WORK REQUIRED:
How many lines of the material below contain the string "alta"? Answer with the number and nothing else.
-- Opening Marker --
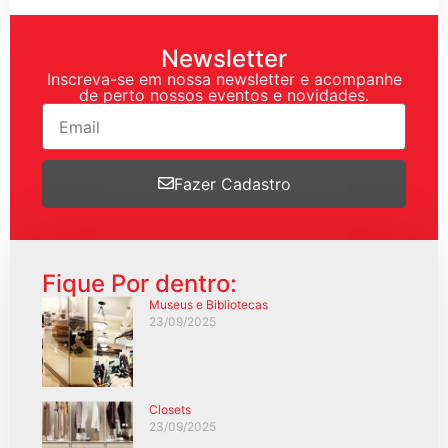
Newsletter
Inscreva-se em nossa newsletter e acompanhe
de perto nossos eventos e novidades.
Fazer Cadastro
Fique Por dentro:
Museus e Bibliotecas
23/09/2025
Closets
23/09/2025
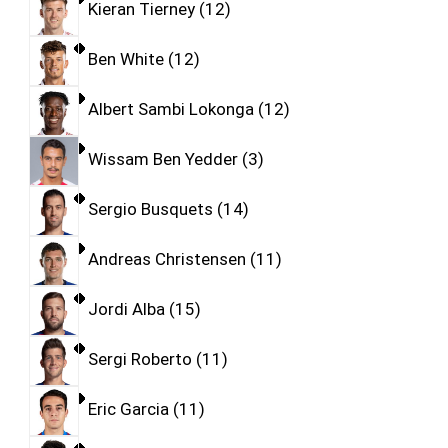
Kieran Tierney
12
Ben White
12
Albert Sambi Lokonga
12
Wissam Ben Yedder
3
Sergio Busquets
14
Andreas Christensen
11
Jordi Alba
15
Sergi Roberto
11
Eric Garcia
11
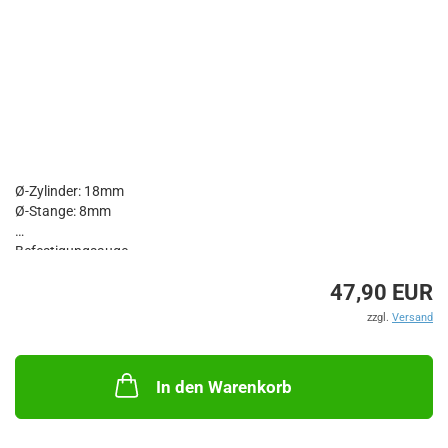
Ø-Zylinder: 18mm
Ø-Stange: 8mm
Befestigungsauge
Länge: 350 - 600mm
47,90 EUR
Hubkraft: 30kg
zzgl.
Versand
In den Warenkorb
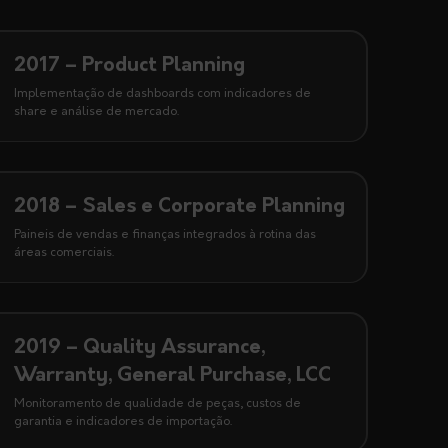
2017 – Product Planning
Implementação de dashboards com indicadores de
share e análise de mercado.
2018 – Sales e Corporate Planning
Paineis de vendas e finanças integrados à rotina das
áreas comerciais.
2019 – Quality Assurance,
Warranty, General Purchase, LCC
Monitoramento de qualidade de peças, custos de
garantia e indicadores de importação.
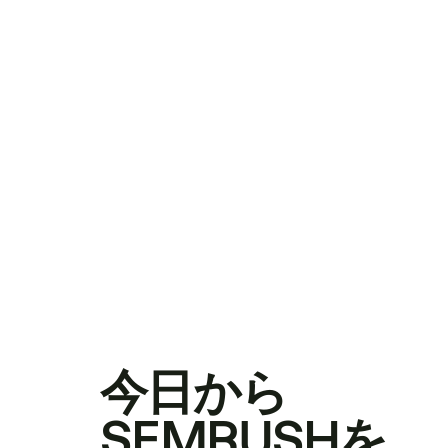
今日から
SEMRUSHを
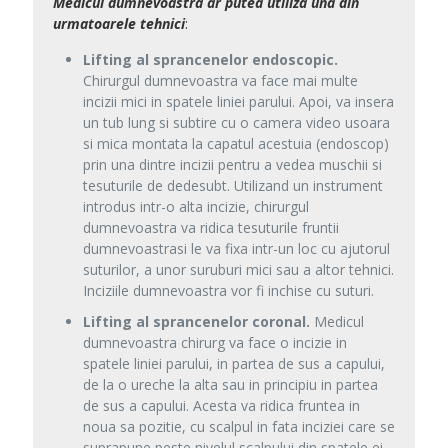
Medicul dumnevoastra ar putea utiliza una din
urmatoarele tehnici
:
Lifting al sprancenelor endoscopic.
Chirurgul dumnevoastra va face mai multe
incizii mici in spatele liniei parului. Apoi, va insera
un tub lung si subtire cu o camera video usoara
si mica montata la capatul acestuia (endoscop)
prin una dintre incizii pentru a vedea muschii si
tesuturile de dedesubt. Utilizand un instrument
introdus intr-o alta incizie, chirurgul
dumnevoastra va ridica tesuturile fruntii
dumnevoastrasi le va fixa intr-un loc cu ajutorul
suturilor, a unor suruburi mici sau a altor tehnici.
Inciziile dumnevoastra vor fi inchise cu suturi.
Lifting al sprancenelor coronal.
Medicul
dumnevoastra chirurg va face o incizie in
spatele liniei parului, in partea de sus a capului,
de la o ureche la alta sau in principiu in partea
de sus a capului. Acesta va ridica fruntea in
noua sa pozitie, cu scalpul in fata inciziei care se
suprapune peste nivelul scalpului din spatele ei.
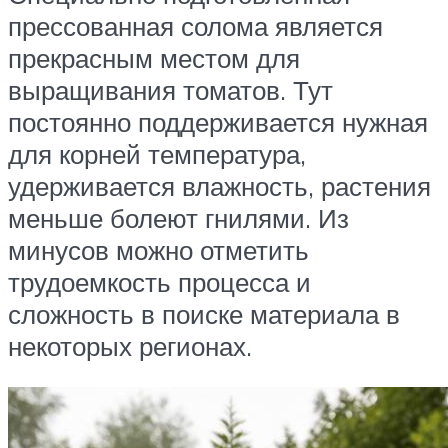
прессованная солома является
прекрасным местом для
выращивания томатов. Тут
постоянно поддерживается нужная
для корней температура,
удерживается влажность, растения
меньше болеют гнилями. Из
минусов можно отметить
трудоемкость процесса и
сложность в поиске материала в
некоторых регионах.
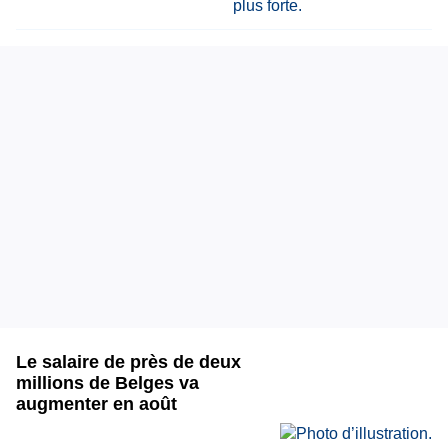
Le salaire de près de deux
millions de Belges va
augmenter en août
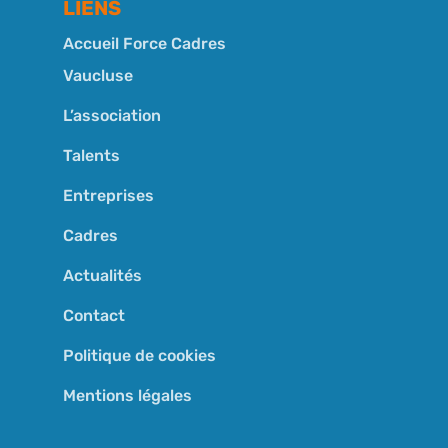
LIENS
Accueil Force Cadres
Vaucluse
L’association
Talents
Entreprises
Cadres
Actualités
Contact
Politique de cookies
Mentions légales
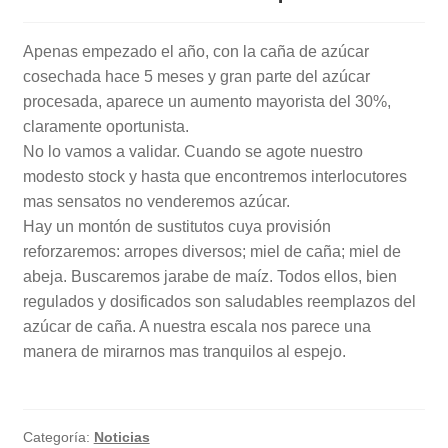
Noticias
Apenas empezado el año, con la caña de azúcar
cosechada hace 5 meses y gran parte del azúcar
Preguntas Frecuentes
procesada, aparece un aumento mayorista del 30%,
claramente oportunista.
Receso de verano
No lo vamos a validar. Cuando se agote nuestro
modesto stock y hasta que encontremos interlocutores
Retirando en Roca Negra
mas sensatos no venderemos azúcar.
Hay un montón de sustitutos cuya provisión
Sobre el Portal
reforzaremos: arropes diversos; miel de caña; miel de
abeja. Buscaremos jarabe de maíz. Todos ellos, bien
Sugerencias y consultas
regulados y dosificados son saludables reemplazos del
azúcar de caña. A nuestra escala nos parece una
Cómo Comprar?
manera de mirarnos mas tranquilos al espejo.
Categoría:
Noticias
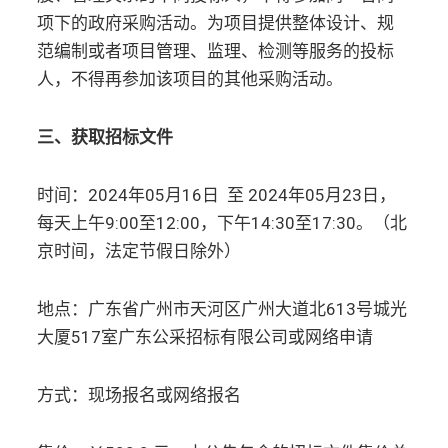
项下的政府采购活动。为项目提供整体设计、规
范编制或者项目管理、监理、检测等服务的投标
人，不得再参加该项目的其他采购活动。
三、获取招标文件
时间：2024年05月16日 至 2024年05月23日，
每天上午9:00至12:00，下午14:30至17:30。（北
京时间，法定节假日除外）
地点：广东省广州市天河区广州大道北613号城光
大厦517室广东公采招标有限公司或网络申请
方式：现场报名或网络报名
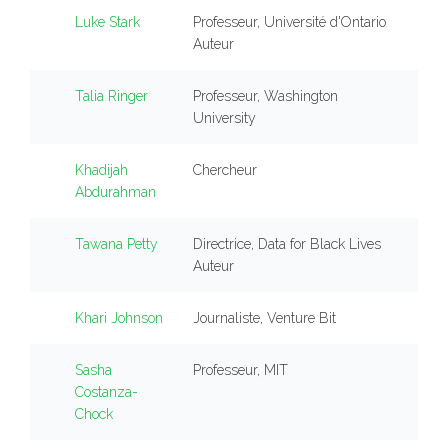
Luke Stark
Professeur, Université d'Ontario
Auteur
Talia Ringer
Professeur, Washington
University
Khadijah
Chercheur
Abdurahman
Tawana Petty
Directrice, Data for Black Lives
Auteur
Khari Johnson
Journaliste, Venture Bit
Sasha
Professeur, MIT
Costanza-
Chock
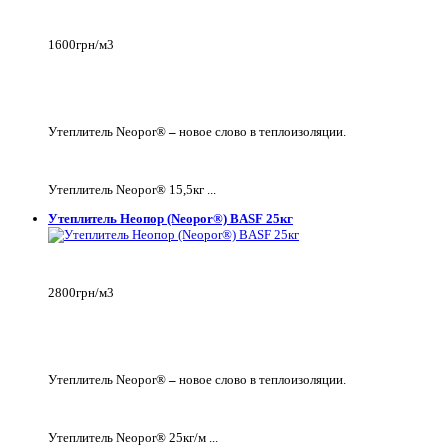
1600грн/м3
Утеплитель Neopor®
–
новое слово в теплоизоляции.
Утеплитель Neopor® 15,5кг ...
Утеплитель Неопор (Neopor®) BASF 25кг
2800грн/м3
Утеплитель Neopor®
–
новое слово в теплоизоляции.
Утеплитель Neopor® 25кг/м ...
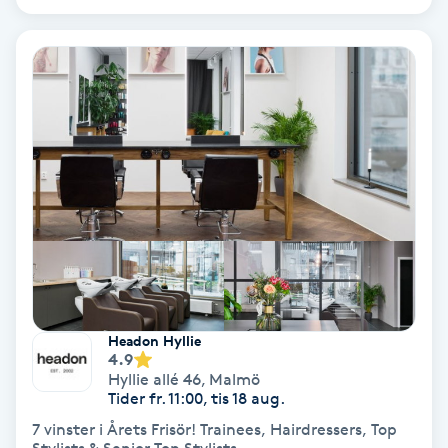
Ansiktsbehandling djuprengörande
B
Babylights
Balayage
Bambumassage
Barber
Barnklippning
Headon Hyllie
4.9
BIAB
Hyllie allé 46
,
Malmö
Tider fr. 11:00, tis 18 aug.
7 vinster i Årets Frisör! Trainees, Hairdressers, Top
Blowout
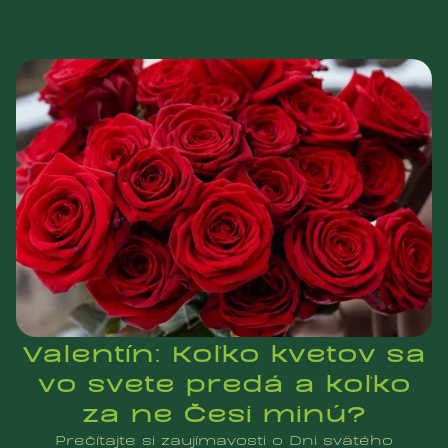
Valentín: Koľko kvetov sa
vo svete predá a koľko
za ne Česi minú?
Prečítajte si zaujímavosti o Dni svätého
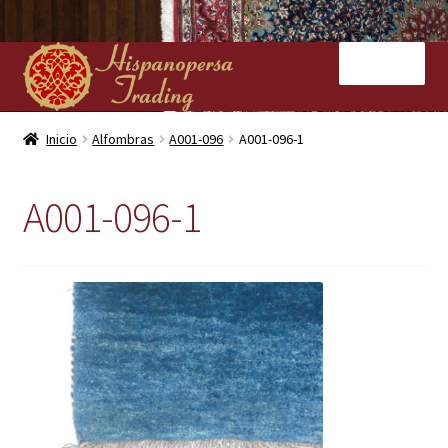
Ir
Ir
Menú
a
al
la
contenido
navegación
Inicio
Inicio
Alfombras
A001-096
A001-096-1
Nuestras tiendas
A001-096-1
Alfombras
Kilims
Contacto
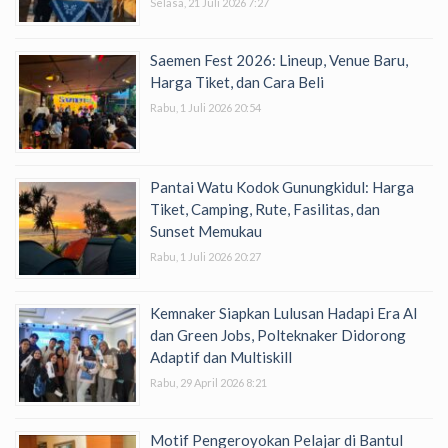
Selasa, 21 Juli 2026 7:27
Saemen Fest 2026: Lineup, Venue Baru,
Harga Tiket, dan Cara Beli
Rabu, 1 Juli 2026 20:54
Pantai Watu Kodok Gunungkidul: Harga
Tiket, Camping, Rute, Fasilitas, dan
Sunset Memukau
Rabu, 1 Juli 2026 20:27
Kemnaker Siapkan Lulusan Hadapi Era AI
dan Green Jobs, Polteknaker Didorong
Adaptif dan Multiskill
Rabu, 29 April 2026 8:21
Motif Pengeroyokan Pelajar di Bantul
-- Closing Marker --
TASK ANSWER:
2